[Records excerpted from a collection]
[Start of section]

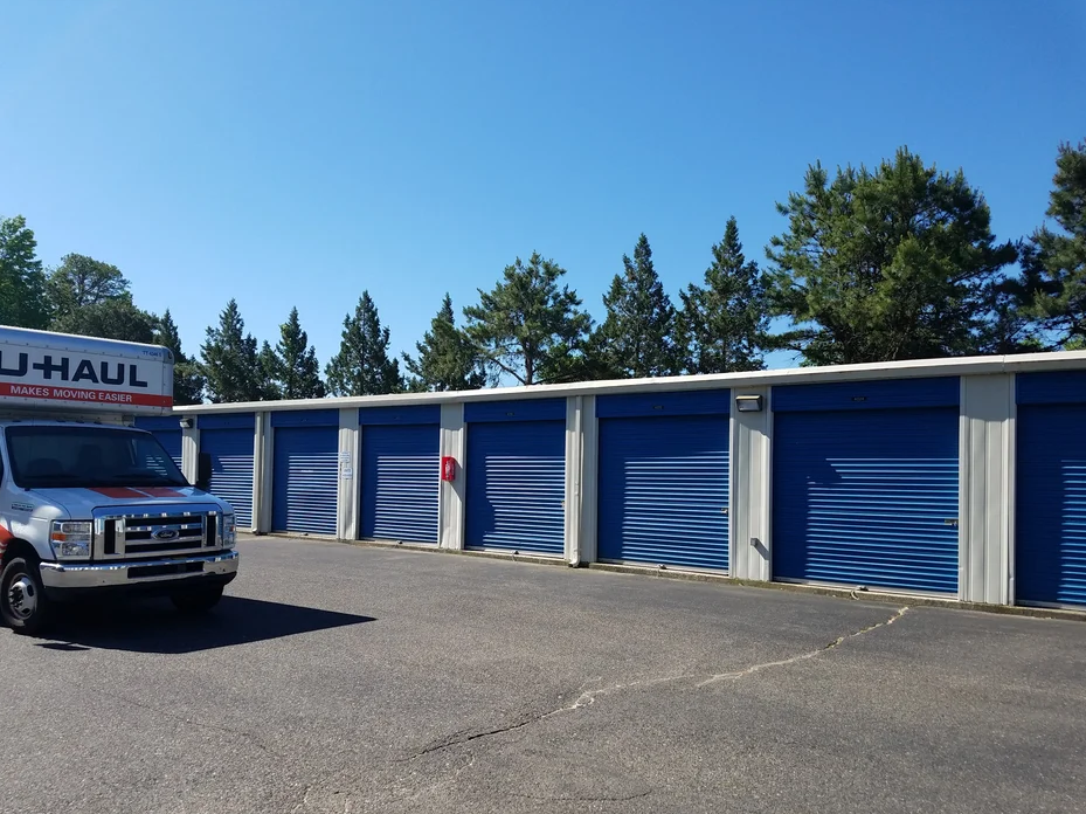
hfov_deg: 63.5
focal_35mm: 28
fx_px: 878
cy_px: 435
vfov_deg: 49.7
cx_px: 538
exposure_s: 1/2448
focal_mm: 4.2
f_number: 1.7
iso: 50
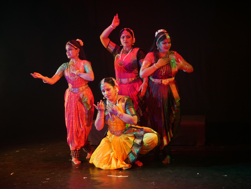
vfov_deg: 27.1
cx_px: 126
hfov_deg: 35.5
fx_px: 392
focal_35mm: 54
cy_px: 94
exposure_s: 1/60
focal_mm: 27
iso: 2000
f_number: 4.6
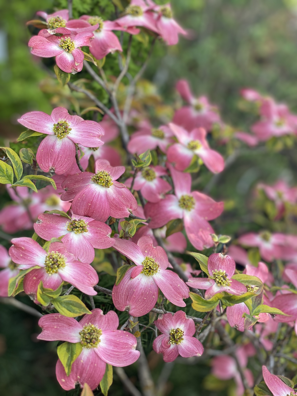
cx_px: 148
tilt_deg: -26.4
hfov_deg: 28.0
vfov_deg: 36.8
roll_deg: -31.0
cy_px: 198
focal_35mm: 52
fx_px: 595
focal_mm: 6
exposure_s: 1/190
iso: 20
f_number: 2
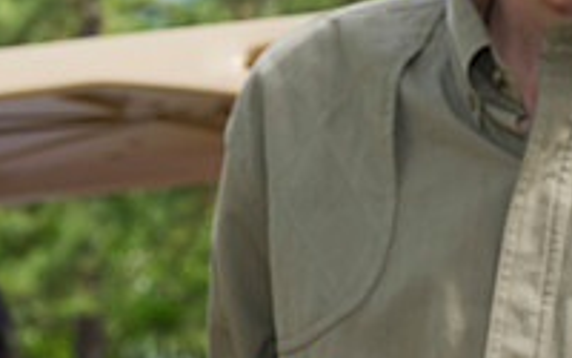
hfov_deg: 11.6
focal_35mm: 177
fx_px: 2759
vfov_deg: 7.4
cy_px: 206
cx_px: 712
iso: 400
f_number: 8
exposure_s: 1/250
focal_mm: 60
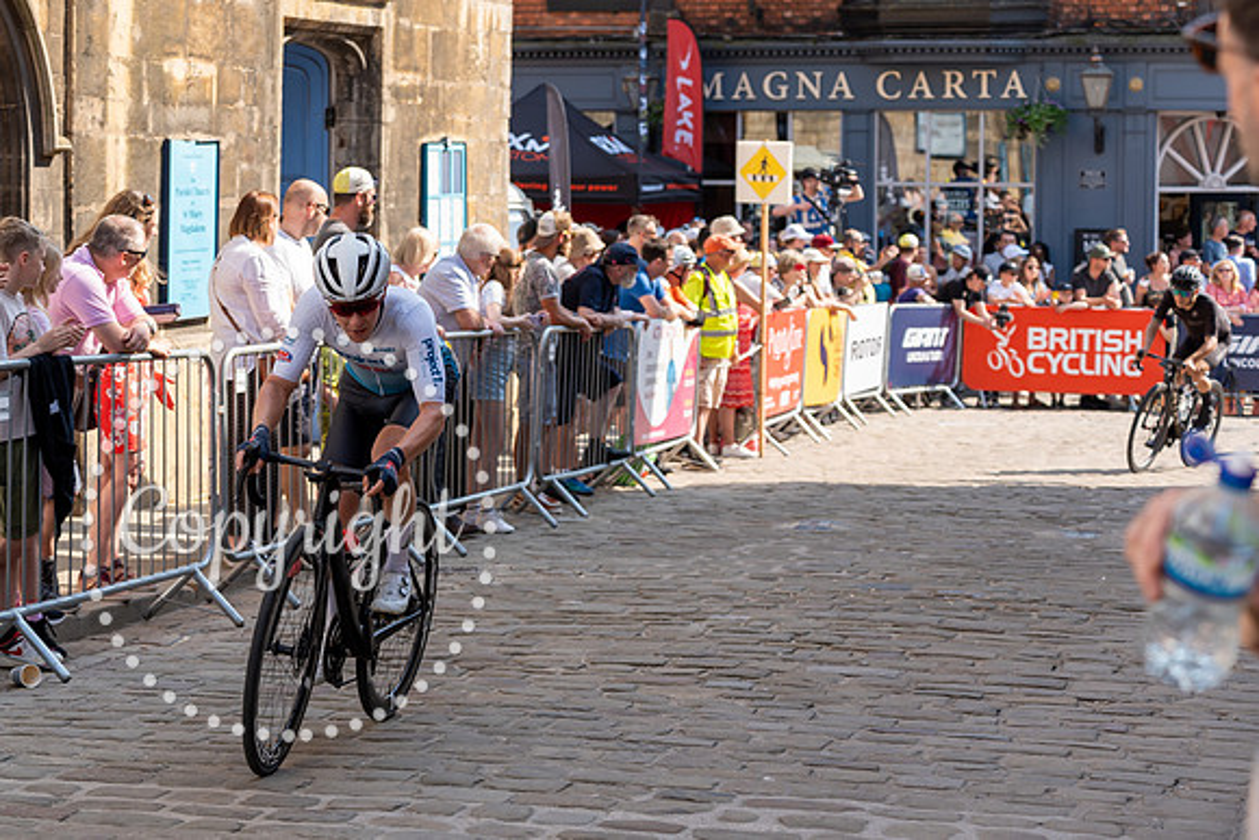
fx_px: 2718
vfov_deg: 17.5
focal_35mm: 78
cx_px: 370
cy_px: 247
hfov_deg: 25.9
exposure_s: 1/500
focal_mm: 55
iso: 100
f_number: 3.5
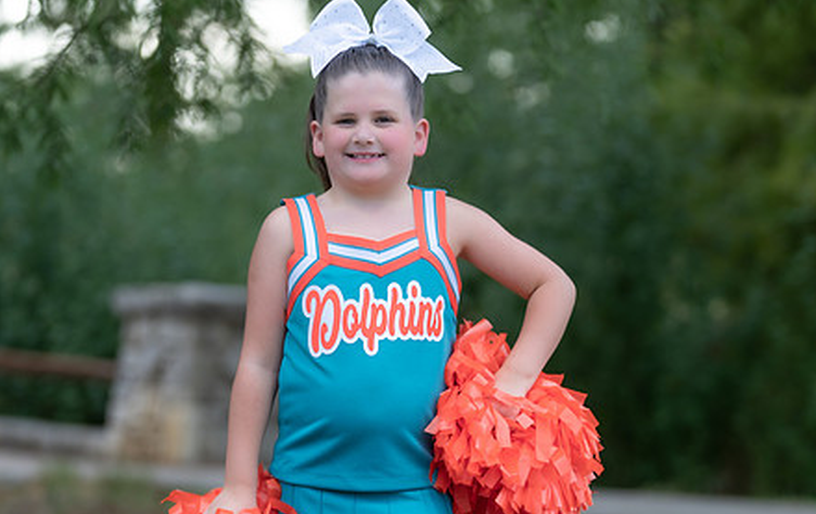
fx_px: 3499
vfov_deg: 8.4
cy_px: 348
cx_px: 370
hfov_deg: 13.3
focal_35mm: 157
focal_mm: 107
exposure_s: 1/320
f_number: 2.8
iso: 100
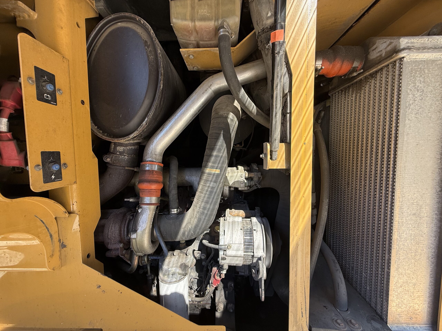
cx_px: 221
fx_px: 179
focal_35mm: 14
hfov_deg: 102.1
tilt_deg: -2.1
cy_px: 166
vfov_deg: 85.7
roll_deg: +0.6
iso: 50
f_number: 2.2
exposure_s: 1/139
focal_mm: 2.22
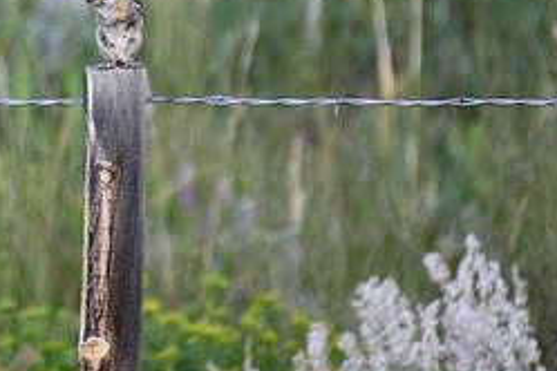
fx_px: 16245
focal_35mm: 1050
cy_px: -30
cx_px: 31
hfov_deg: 2.0
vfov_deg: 1.3
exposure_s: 1/500
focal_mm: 300
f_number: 5.6
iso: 560
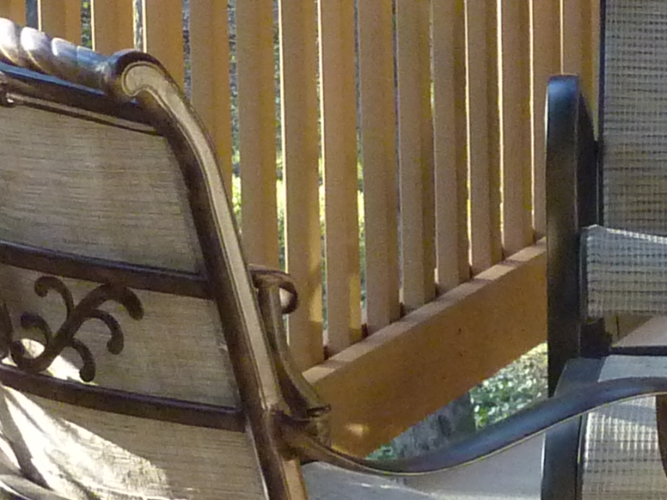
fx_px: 3622
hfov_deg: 10.5
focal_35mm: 188
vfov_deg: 7.8
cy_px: -90
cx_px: 450
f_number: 3.6
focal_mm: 6.5
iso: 400
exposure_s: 1/125
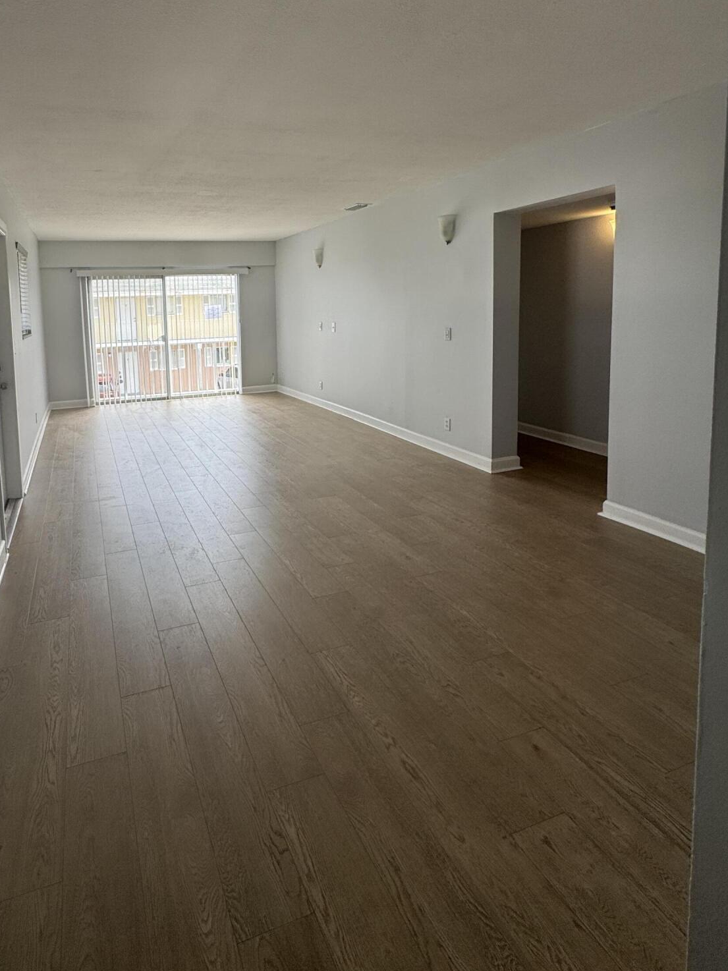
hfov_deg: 66.6
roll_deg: +2.3
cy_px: 352
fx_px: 533
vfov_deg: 82.7
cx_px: 236
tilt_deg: -5.0
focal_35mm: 19
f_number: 2.2
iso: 40
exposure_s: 1/240
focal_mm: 2.22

[End of section]

The result should be an exact copy of only the lines above from the one that holds "exposure_s: 1/60" through the one that holds "vfov_deg: 7.4", both ends included, without pictures.

exposure_s: 1/60
focal_mm: 27
iso: 2000
f_number: 4.6
cx_px: 148
tilt_deg: -26.4
hfov_deg: 28.0
vfov_deg: 36.8
roll_deg: -31.0
cy_px: 198
focal_35mm: 52
fx_px: 595
focal_mm: 6
exposure_s: 1/190
iso: 20
f_number: 2
hfov_deg: 11.6
focal_35mm: 177
fx_px: 2759
vfov_deg: 7.4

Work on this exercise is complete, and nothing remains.